The case dates back to 1999, when Dow filed a civil lawsuit against Liu, who also goes by David, and three partners. Liu, now 74 years old, had worked at Dow for 27 years, starting in 1965. Born in China to a former general in Chiang-Kai-Shek's army, Liu fled with his family to Taiwan as a boy and came to the U.S. to study on a National Science Foundation scholarship, according to his Baton Rouge-based attorney, C. Frank Holthaus. Liu holds dual citizenship in Taiwan and the U.S.
After retiring from Dow in 1992, Liu decided to strike out on his own with the help of three partners, two Americans and one German, each a former Dow scientist. Their idea was to sell to Chinese companies a recipe and a manufacturing process for chlorinated polyethylene, or CPE, a substance used in a host of products, from roofing shingles to electrical insulation. Holthaus says that Liu even had the technologies patented in China.
"This CPE is not super fancy stuff," Holthaus said. "It's like if you're a chef, and you got a recipe for a gumbo, you can find another recipe for a gumbo real easy."
In the middle 1990s, on a series of trips through China, Liu contracted with just one manufacturer on a deal, according to Holthaus. Then, in 1999, Dow came calling.
The company alleged that Liu and his partners stole the proprietary CPE research in a bid to start their own business in China.
For years, the Midland, Michigan, giant pursued the lawsuit vigorously. According to Holthaus, the company eventually turned to the U.S. attorney's office in Baton Rouge -- where Liu had received his final posting while still a Dow employee, and where he still lived -- handing its findings over to federal authorities "on a silver platter." His partners pleaded guilty and testified against him.

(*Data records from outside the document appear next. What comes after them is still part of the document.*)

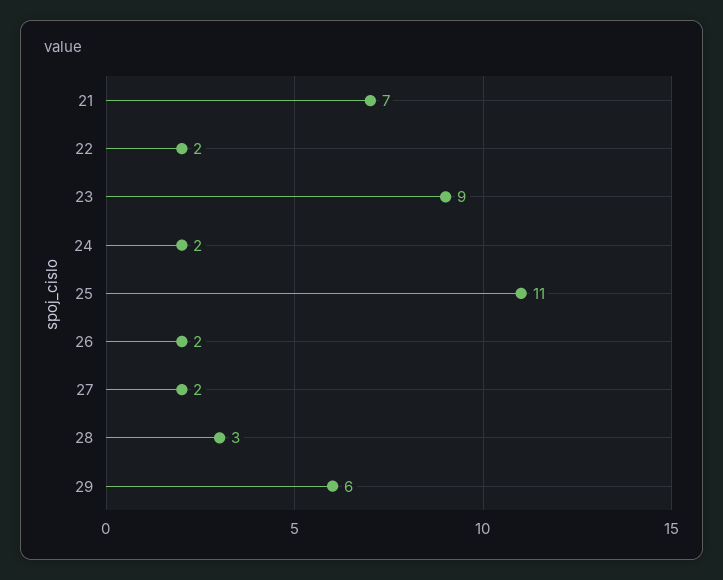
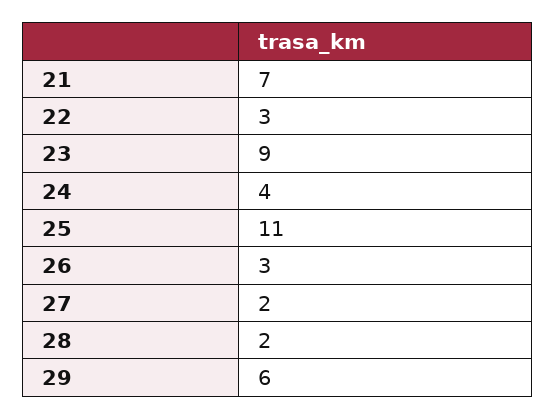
  {
    "21": 7,
-   "22": 2,
+   "22": 3,
    "23": 9,
-   "24": 2,
+   "24": 4,
    "25": 11,
-   "26": 2,
+   "26": 3,
    "27": 2,
-   "28": 3,
+   "28": 2,
    "29": 6
  }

Liu's defense, according to Holthaus and the argument he presented at trial, was that his partners were the ones who stole the Dow secrets. "David wasn't aware of it any more than Dow was," Holthaus says. The jury didn't agree, and Liu must now face sentencing and decide whether to appeal.
"Dow supports the conviction of Wen Chyu 'David' Liu by a federal jury in Baton Rouge," the company said in a statement Tuesday. "Dow is committed to protecting its intellectual property to the full extent of the law, and we are grateful to the U.S. Department of Justice for vigorously prosecuting this case."